The County of Suffolk seeks dismissal of the petition claiming:
1. The Complaint fails to state a cause of action, CPLR § 3211(a)(7);
2. The matter is time-barred because it was commenced beyond the six-year statute of limitations set forth in CPLR § 213(1);
3 The County's residency restriction does not suffer from vagueness:
4. The residency restriction does not deprive an offender of due process: and
5. The County's restriction is not preempted as a matter of State law.
The issue before the Court and pending before the Court of Appeals concerns the preemption doctrine. New York's constitutional home rule provision confers broad police powers upon local governments relating to the welfare of its citizens; yet, while local governments do possess broad authority to enact legislation that promotes the welfare of their citizens, they cannot adopt laws that are inconsistent with the Constitution or with any general law of the state, and, thus, the power of local governments to enact laws is subject to the fundamental limitation of the preemption doctrine. McKinney's Const.

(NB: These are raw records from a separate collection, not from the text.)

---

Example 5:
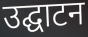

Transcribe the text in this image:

उद्घाटन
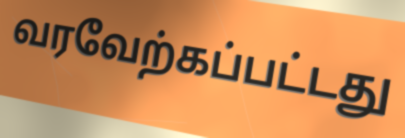
வரவேற்கப்பட்டது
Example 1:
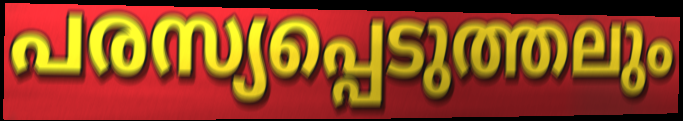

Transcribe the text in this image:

പരസ്യപ്പെടുത്തലും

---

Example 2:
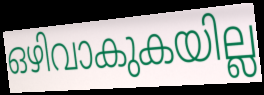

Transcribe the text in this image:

ഒഴിവാകുകയില്ല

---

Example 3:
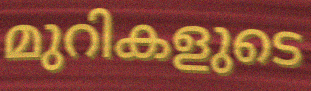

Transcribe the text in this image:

മുറികളുടെ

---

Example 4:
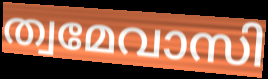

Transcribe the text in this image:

ത്വമേവാസി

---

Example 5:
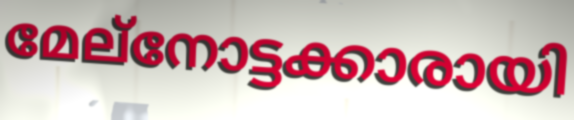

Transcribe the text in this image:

മേല്നോട്ടക്കാരായി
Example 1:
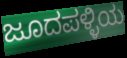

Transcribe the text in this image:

ಜೂದಪಳ್ಳಿಯ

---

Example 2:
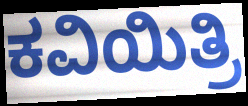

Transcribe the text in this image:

ಕವಿಯಿತ್ರಿ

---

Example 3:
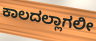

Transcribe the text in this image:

ಕಾಲದಲ್ಲಾಗಲೀ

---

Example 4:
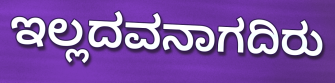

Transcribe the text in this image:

ಇಲ್ಲದವನಾಗದಿರು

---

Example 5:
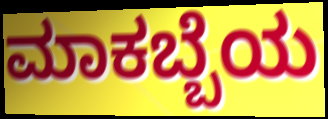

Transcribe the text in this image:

ಮಾಕಬ್ಬೆಯ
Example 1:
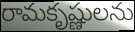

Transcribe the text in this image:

రామకృష్ణులను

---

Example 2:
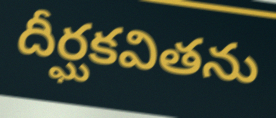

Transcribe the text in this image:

దీర్ఘకవితను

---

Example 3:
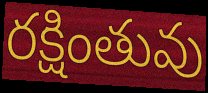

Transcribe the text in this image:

రక్షింతువు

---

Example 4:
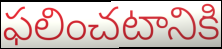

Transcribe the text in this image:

ఫలించటానికి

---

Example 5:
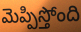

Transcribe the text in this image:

మెప్పిస్తోంది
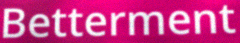
Betterment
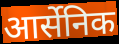
आर्सेनिक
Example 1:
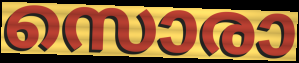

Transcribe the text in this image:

സൊരാ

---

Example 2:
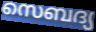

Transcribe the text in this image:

സെബദ്യ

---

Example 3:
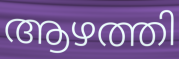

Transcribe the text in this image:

ആഴത്തി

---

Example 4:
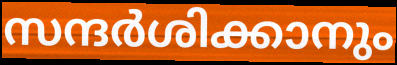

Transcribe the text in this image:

സന്ദർശിക്കാനും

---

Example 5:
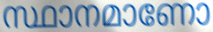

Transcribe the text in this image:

സ്ഥാനമാണോ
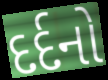
દર્દનો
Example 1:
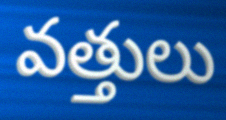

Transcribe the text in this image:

Art. 9. § 2(c).
The laws before the Court are the New York State Penal Law § 65.10(4-a)(a) and Suffolk County Code, Chapter § 745-3A. The local law found in the Suffolk County Code states:
It shall be unlawful for all registered sex offenders to reside within 1/4 mile of the property line of any school, including, but not limited to. any public or private nursery, elementary, middle or high school; or a licensed day-care center; or a playground; or an amusement park; or the residence or principal place of employment of the victim(s) of their crime(s).
A quarter of a mile is one thousand three hundred twenty (1320) feet. The New York State Penal Law noted above imposes residency restrictions upon Level 3 sex offenders or upon convicted sex offenders where their victims are under the age of eighteen (18) by precluding such offenders from residing within one thousand (1000) feet of, among other things, a playground, as a condition to probation or conditional discharge. In the matter before the Court, the Petitioner has been designated a Level 3 sex offender and he was not on probation when he moved to a residence located within a quarter of a mile of a designated facility but beyond the range of the state penal provision.

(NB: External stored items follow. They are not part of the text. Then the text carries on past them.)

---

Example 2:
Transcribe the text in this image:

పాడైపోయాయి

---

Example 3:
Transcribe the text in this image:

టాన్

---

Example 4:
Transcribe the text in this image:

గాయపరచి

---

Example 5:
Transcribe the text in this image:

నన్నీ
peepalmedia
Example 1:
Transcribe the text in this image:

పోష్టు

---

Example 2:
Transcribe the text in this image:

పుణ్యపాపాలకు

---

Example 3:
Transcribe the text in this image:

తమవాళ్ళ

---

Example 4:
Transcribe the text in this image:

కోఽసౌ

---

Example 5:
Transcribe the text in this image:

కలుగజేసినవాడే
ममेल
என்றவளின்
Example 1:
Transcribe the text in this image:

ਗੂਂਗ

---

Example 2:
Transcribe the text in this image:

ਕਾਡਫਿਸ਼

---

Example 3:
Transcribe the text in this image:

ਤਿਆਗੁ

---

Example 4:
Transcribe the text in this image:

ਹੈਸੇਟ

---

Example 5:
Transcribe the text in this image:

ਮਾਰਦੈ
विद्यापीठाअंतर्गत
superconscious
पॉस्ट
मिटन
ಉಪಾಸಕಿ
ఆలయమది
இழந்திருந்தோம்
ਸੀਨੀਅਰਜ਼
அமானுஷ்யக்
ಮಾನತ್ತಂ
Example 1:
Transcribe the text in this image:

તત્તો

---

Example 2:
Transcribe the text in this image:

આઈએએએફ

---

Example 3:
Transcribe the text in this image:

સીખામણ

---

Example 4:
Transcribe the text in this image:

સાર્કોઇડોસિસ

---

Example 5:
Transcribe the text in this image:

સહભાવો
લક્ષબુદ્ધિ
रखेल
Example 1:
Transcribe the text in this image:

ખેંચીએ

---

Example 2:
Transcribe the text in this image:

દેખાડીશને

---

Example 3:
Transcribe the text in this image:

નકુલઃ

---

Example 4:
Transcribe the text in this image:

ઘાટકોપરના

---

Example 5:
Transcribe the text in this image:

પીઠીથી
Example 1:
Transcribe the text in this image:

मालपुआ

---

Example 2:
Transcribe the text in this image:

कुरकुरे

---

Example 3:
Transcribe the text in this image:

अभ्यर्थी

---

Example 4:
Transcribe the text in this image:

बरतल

The State's Preemption Doctrine precludes local legislation where an express conflict exists between state and local laws, or where the state has clearly evinced the desire to preempt an entire field (see DJL Rest. Court v. City of New York, 96 N.Y.2d 91, 95; Albany Area Builders Association v. Town of Guildlerland, 74 N.Y.2d 372, People v. Diack, 41 Misc.3d 36, 974 N.Y.S.2d 235. Conflict preemption occurs when a local law prohibits that which is state law explicitly allows, or when a state law prohibits that which a local law explicitly allows.

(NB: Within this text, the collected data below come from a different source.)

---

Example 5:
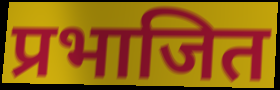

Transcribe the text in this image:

प्रभाजित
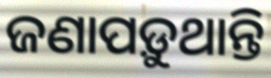
ଜଣାପଡ଼ୁଥାନ୍ତି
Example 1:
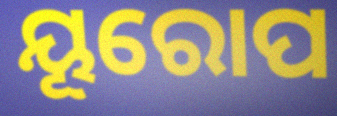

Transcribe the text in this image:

ୟୂରୋପ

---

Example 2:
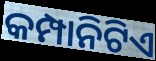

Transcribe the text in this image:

କମ୍ପାନିଟିଏ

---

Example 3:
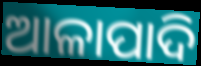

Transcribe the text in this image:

ଆଳାପାଦି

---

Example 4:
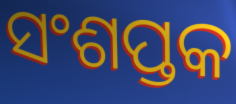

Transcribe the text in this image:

ସଂଶପ୍ତକ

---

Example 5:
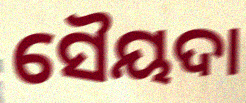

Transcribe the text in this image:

ସୈୟଦା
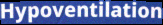
Hypoventilation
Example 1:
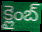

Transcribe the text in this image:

క్లైంబ్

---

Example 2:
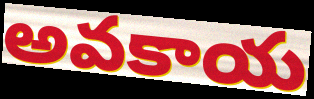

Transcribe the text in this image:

అవకాయ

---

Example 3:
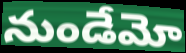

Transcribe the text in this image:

నుండేమో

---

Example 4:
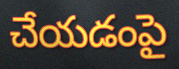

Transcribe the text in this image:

చేయడంపై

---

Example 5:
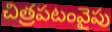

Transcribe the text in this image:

చిత్రపటంవైపు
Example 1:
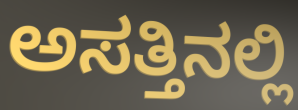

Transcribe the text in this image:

ಅಸತ್ತಿನಲ್ಲಿ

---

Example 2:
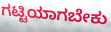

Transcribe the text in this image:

ಗಟ್ಟಿಯಾಗಬೇಕು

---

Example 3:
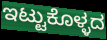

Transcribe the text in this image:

ಇಟ್ಟುಕೊಳ್ಳದ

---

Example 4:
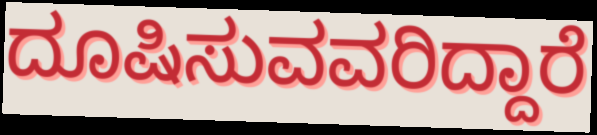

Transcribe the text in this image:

ದೂಷಿಸುವವರಿದ್ದಾರೆ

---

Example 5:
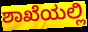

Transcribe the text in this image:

ಶಾಖೆಯಲ್ಲಿ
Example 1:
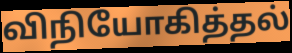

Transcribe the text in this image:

விநியோகித்தல்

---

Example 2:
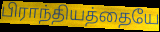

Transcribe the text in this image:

பிராந்தியத்தையே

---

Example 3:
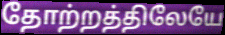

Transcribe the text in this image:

தோற்றத்திலேயே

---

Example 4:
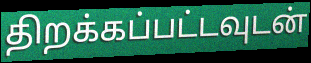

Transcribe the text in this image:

திறக்கப்பட்டவுடன்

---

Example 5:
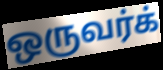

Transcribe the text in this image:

ஒருவர்க்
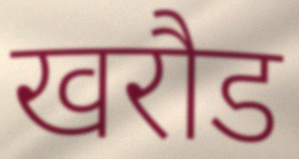
खरौड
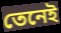
তেনেই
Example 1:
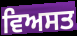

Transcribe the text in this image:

ਵਿਅਸਤ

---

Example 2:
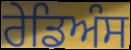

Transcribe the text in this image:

ਰੇਡਿਅੰਸ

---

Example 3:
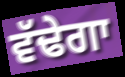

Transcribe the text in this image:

ਵੱਢੇਗਾ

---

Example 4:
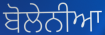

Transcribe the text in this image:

ਬੋਲੇਨੀਆ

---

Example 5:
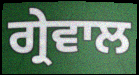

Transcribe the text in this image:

ਗ੍ਰੇਵਾਲ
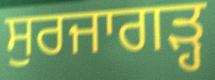
ਸੁਰਜਾਗੜ੍ਹ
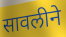
सावलीने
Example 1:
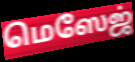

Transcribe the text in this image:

மெஸேஜ்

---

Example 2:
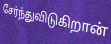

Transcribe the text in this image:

சேர்ந்துவிடுகிறான்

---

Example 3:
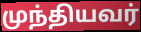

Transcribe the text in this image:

முந்தியவர்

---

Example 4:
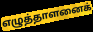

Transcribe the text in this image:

எழுத்தாளனைக்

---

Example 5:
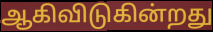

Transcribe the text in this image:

ஆகிவிடுகின்றது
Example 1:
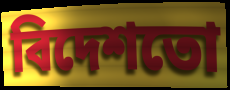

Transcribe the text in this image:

বিদেশতো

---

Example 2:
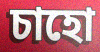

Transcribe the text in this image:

চাহো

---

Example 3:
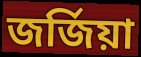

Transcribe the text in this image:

জৰ্জিয়া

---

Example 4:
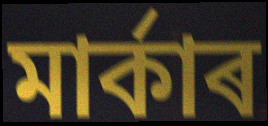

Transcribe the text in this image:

মাৰ্কাৰ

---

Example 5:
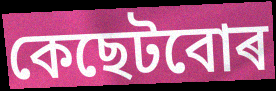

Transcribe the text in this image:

কেছেটবোৰ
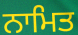
ਨਾਮਿਤ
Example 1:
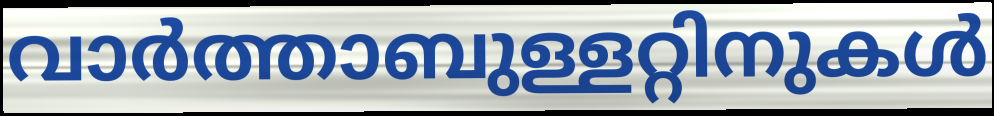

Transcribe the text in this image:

വാർത്താബുള്ളറ്റിനുകൾ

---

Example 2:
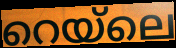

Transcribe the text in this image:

റെയ്ലെ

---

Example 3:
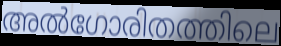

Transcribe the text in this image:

അൽഗോരിതത്തിലെ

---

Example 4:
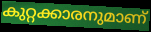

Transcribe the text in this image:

കുറ്റക്കാരനുമാണ്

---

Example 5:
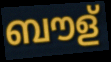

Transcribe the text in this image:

ബൗള്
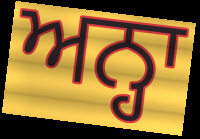
ਅਨ੍ਹਾ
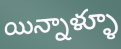
యిన్నాళ్ళూ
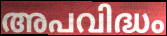
അപവിദ്ധം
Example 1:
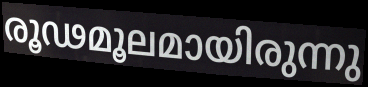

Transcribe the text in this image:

രൂഢമൂലമായിരുന്നു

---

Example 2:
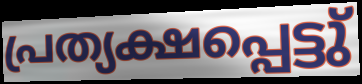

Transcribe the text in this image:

പ്രത്യക്ഷപ്പെട്ടു്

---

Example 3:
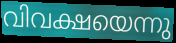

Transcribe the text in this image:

വിവക്ഷയെന്നു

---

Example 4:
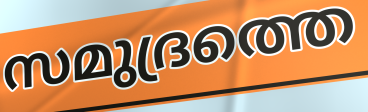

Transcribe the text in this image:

സമുദ്രത്തെ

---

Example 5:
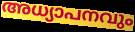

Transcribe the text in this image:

In the matter at bar, the Petitioner finds himself outside the limits imposed by the Penal Law yet inside the limits imposed by the local law. Therefore, it is
ORDERED ADJUDGED AND DECREED that the temporary restraining order allowed by the Honorable James F. Quinn shall continue. Thereafter, the parties will abide the event anticipated and/or to be found in the anticipated determination by the Court of Appeals.
Any matter not herein addressed is deemed DENIED.
The foregoing constitutes the decision and ORDER of this Court.